As cotton shipments are set to resume today, over 90 per cent of the commodity, for which the Textile Commissioner has given permission for exports, will head to China, Bangladesh, Pakistan and Indonesia.

The Textile Commissioner has cleared shipments of 52.46 lakh bales by giving export authorisation registration certificates (EARCs), and 48 lakh bales are to these four countries.

The Centre has decided to allow exports of 55 lakh bales cotton from November 1. Registration for shipments began on October 1 and stopped on October 10 after applications for the entire quantity were received. Most of the exports are to China, said Mr Manikam Ramaswami, Chairman-cum-Managing Director of Loyal Textiles.

These four countries are our main competitors in the global textiles market. We are feeding them through our cotton exports while letting our mills to be hit, said Mr D.K. Nair, Secretary-General of Confederation of Indian Textiles Industry.

We are exporting employment to China through cotton, said Mr Ramaswami.

There is more concern over the basis on which some exporters got the EARCs.

At least 70 per cent of the EARCs have been given to exporters on cash against document (CAD) terms instead of letter of credit (LCs),said an exporter who did not wish to be identified.

According to data from the Textile Commissioner's office, 70 per cent of the EARCs have been garnered by 13 exporting firms. The accompanying table shows the top five exporting companies. The problem with CAD transactions is that they are without any guarantee or security.

Going by past records, cotton is exported against LCs that have 90-180 days credit period. This means overseas buyers did not have the capacity to pay at the delivery site, and at the same time, exporters did not have the trust to extend such credit, said the exporter.

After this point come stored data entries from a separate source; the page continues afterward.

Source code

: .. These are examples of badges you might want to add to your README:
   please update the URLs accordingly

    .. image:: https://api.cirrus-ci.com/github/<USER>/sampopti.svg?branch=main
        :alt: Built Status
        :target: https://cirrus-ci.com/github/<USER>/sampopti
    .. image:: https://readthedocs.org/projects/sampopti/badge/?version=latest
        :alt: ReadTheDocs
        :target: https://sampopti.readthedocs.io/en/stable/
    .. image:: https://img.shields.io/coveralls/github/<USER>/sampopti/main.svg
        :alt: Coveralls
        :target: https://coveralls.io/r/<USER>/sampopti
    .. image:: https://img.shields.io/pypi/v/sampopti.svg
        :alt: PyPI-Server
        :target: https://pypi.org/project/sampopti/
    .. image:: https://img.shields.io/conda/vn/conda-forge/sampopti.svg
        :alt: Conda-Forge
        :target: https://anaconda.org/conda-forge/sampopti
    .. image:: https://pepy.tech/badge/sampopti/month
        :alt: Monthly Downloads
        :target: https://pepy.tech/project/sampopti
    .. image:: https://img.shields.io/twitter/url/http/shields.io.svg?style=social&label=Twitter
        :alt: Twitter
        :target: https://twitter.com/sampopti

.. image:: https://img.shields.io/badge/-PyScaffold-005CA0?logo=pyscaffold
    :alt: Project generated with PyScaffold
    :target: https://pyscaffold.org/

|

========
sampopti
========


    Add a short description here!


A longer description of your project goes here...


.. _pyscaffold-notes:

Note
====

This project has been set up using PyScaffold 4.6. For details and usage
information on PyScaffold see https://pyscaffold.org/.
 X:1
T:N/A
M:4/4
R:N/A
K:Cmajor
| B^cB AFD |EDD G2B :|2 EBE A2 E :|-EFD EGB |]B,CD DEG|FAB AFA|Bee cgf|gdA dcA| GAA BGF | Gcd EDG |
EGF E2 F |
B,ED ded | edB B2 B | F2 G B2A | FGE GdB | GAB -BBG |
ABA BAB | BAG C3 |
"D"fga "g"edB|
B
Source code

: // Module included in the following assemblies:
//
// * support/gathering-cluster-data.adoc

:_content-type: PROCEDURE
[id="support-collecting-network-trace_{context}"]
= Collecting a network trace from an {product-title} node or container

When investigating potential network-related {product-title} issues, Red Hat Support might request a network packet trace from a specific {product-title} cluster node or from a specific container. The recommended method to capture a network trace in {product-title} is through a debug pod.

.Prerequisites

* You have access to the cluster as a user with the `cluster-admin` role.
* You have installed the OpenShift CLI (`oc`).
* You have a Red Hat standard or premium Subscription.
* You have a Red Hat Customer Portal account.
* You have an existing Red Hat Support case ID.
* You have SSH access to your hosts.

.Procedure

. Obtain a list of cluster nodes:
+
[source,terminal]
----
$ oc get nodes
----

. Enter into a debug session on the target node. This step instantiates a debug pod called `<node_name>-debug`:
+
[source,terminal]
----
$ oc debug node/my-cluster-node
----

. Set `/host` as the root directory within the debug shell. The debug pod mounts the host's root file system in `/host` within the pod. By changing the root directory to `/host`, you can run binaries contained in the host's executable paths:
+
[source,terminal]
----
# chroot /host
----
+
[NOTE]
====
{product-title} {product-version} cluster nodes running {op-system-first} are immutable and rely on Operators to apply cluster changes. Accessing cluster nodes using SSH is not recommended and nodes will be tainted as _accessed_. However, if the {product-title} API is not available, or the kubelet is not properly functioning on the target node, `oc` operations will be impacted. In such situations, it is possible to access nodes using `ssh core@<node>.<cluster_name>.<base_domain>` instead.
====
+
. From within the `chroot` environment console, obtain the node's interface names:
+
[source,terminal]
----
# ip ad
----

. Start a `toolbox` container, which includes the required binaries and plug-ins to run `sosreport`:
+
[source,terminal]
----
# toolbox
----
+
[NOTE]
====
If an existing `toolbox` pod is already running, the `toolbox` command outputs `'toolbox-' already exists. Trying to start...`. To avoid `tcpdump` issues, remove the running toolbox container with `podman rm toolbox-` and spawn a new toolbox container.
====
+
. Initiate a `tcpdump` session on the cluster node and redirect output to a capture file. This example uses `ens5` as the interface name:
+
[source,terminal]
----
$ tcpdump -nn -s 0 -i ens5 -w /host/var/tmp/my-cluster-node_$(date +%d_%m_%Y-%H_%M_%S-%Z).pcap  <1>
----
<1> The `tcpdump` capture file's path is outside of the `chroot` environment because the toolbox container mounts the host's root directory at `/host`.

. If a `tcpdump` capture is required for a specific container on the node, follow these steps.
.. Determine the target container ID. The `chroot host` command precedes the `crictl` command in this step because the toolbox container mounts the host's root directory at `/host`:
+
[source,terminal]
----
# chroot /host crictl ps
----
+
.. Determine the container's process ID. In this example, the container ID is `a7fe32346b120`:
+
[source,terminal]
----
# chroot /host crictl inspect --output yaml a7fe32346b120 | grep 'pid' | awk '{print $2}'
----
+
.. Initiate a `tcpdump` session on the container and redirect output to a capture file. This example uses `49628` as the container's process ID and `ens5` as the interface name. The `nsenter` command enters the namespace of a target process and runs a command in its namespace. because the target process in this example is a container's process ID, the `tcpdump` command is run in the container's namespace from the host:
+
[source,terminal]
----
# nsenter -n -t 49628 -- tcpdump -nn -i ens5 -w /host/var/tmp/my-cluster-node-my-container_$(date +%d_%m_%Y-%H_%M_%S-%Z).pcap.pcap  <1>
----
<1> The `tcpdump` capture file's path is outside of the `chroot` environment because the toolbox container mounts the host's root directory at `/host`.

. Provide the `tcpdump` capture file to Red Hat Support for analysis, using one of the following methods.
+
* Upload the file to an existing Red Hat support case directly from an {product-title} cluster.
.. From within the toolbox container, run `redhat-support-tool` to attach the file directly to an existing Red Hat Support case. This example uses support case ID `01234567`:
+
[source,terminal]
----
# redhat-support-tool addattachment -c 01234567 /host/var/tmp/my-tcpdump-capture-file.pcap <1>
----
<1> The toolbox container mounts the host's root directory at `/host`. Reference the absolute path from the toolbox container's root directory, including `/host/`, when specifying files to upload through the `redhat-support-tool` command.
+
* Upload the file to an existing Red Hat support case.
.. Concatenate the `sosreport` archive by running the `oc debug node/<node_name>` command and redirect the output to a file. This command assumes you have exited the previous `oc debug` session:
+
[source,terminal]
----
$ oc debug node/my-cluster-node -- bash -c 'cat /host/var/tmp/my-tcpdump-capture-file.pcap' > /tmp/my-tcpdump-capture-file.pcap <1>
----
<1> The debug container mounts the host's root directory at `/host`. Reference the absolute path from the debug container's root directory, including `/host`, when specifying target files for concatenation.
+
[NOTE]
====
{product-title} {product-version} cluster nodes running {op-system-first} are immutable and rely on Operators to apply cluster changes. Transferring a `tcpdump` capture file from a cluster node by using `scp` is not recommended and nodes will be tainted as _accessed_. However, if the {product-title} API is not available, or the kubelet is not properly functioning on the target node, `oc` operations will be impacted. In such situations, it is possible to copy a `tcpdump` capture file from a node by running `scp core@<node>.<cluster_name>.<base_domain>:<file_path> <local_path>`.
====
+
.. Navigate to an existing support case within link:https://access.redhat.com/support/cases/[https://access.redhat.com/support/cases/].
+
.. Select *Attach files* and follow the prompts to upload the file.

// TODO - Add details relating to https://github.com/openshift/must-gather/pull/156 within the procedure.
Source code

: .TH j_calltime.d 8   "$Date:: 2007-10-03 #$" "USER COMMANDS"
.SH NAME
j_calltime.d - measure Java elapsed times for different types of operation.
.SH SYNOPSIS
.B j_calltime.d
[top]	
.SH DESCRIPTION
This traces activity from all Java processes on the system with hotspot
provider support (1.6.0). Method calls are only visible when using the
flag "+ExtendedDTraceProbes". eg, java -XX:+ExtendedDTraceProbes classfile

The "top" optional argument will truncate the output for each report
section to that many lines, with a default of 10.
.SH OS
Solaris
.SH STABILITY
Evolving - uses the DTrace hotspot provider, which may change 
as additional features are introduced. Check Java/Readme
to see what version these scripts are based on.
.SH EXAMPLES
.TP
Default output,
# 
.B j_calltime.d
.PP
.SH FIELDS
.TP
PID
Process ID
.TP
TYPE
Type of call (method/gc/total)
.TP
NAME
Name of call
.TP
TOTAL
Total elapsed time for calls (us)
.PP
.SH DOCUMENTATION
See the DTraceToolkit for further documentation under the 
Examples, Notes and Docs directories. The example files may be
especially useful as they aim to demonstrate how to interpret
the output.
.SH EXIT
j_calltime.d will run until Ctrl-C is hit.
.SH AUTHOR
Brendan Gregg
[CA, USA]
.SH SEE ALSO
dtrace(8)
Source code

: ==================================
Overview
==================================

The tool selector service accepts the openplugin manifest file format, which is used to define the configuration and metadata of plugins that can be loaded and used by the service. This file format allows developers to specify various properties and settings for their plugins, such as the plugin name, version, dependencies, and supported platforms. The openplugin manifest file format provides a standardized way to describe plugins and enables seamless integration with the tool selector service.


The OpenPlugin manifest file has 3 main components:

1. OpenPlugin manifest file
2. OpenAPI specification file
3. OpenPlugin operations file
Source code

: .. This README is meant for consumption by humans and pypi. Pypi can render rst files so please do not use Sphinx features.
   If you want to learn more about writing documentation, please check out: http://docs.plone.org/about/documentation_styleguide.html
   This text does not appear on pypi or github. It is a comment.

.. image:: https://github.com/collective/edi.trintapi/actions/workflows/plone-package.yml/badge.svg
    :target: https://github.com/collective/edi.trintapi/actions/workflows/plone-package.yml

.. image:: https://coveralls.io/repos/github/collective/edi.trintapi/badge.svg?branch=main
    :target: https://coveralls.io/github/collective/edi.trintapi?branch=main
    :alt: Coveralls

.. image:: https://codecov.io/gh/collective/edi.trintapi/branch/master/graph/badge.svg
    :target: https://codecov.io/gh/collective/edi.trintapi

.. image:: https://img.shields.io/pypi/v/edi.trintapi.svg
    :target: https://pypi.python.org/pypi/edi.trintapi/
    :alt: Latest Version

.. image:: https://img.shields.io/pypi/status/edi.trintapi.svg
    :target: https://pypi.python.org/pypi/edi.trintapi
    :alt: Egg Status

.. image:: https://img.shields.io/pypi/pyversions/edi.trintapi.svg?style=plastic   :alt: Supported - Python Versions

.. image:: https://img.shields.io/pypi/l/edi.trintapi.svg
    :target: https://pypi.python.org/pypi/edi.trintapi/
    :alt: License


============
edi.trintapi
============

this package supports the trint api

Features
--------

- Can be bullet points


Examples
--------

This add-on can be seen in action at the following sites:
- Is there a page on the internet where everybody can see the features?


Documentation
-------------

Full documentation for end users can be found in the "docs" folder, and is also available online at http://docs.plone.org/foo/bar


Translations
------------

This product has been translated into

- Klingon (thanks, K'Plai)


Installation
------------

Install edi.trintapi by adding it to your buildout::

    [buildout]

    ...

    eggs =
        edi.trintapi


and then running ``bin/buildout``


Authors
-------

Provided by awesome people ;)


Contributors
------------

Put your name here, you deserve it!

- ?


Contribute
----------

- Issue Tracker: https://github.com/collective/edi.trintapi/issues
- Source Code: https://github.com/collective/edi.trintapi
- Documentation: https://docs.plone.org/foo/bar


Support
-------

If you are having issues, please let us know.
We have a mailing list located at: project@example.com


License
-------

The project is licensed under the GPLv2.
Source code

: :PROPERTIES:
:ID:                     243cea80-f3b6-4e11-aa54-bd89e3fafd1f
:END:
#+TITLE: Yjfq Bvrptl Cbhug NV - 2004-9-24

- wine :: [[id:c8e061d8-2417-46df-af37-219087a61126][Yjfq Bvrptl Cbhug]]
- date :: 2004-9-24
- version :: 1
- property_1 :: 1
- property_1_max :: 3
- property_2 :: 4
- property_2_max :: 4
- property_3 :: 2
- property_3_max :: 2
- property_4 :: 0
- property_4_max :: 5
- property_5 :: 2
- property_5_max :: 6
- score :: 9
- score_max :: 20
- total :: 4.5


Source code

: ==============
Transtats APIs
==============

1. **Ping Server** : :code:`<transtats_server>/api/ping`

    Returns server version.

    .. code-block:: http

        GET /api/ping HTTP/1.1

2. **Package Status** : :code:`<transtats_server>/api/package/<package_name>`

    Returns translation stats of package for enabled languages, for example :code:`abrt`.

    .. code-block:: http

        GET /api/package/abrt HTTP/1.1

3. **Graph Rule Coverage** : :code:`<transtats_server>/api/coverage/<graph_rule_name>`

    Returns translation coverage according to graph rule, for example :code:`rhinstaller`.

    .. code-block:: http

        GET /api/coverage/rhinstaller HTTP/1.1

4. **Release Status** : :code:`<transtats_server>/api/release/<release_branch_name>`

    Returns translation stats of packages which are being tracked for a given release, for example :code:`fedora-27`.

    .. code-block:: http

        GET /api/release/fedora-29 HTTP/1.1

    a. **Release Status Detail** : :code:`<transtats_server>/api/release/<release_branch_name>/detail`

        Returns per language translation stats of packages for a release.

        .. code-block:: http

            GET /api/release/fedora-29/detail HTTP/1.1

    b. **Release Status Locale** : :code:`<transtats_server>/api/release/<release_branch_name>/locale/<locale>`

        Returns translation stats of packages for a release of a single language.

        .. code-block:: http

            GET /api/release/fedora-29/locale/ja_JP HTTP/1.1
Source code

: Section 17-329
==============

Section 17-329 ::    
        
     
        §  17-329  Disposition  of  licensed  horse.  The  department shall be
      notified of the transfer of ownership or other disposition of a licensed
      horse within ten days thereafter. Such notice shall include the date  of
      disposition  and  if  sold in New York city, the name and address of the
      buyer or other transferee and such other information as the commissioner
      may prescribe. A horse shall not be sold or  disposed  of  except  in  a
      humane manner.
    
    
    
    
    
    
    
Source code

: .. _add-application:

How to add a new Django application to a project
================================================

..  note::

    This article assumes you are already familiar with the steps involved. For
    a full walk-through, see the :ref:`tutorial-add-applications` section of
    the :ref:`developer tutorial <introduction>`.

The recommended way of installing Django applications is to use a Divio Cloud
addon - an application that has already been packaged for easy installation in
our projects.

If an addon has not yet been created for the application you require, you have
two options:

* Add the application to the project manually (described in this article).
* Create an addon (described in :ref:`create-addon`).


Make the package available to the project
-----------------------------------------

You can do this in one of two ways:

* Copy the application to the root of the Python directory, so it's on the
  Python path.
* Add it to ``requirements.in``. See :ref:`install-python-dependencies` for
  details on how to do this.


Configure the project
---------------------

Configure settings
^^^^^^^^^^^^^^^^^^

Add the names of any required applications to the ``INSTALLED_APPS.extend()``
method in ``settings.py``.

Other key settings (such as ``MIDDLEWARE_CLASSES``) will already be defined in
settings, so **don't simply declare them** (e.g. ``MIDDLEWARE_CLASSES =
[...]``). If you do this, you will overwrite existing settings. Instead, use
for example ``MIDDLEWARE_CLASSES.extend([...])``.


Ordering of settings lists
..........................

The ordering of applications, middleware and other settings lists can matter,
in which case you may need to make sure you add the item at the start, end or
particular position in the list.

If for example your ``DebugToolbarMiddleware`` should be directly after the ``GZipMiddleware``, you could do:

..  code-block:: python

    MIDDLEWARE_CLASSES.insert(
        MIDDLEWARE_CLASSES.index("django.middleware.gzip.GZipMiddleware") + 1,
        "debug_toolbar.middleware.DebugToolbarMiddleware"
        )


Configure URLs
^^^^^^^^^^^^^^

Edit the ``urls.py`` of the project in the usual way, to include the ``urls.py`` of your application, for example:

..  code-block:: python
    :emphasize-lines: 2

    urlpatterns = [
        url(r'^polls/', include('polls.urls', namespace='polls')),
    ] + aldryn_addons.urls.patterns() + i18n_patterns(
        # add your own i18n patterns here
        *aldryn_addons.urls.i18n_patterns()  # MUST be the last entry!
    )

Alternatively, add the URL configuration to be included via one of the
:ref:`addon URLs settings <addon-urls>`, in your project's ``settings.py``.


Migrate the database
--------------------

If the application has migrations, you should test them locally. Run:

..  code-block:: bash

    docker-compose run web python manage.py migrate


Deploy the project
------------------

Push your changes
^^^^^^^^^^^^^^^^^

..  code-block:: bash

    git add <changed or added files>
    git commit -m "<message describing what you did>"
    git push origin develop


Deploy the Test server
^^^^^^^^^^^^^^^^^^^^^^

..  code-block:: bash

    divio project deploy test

Mr Ramaswami said: No Indian cotton goes without an LC. The CAD provision allows exporters to escape from actual selling. All these registrations have been only speculations.

The Textiles Commissioner, Mr A.B. Joshi, said that EARCs have been issued after all the documents submitted by exporters were found valid. The whole registration process has been transparent and all have been treated equally, he said.

There is a fear that under CAD, exports may not happen and this could lead to a crash in cotton prices, thus affecting growers.

But Mr Nair sad that CAD transactions take place with regard to lot of exports and exporters could be shipping cotton to their office or agents abroad.

The actual sale will happenlater. For now, the exporter will take it out and store it till actual contracts take place, he said.

An exporter said that while applying for licence to export, 75 per cent of the applicants did not open LCs.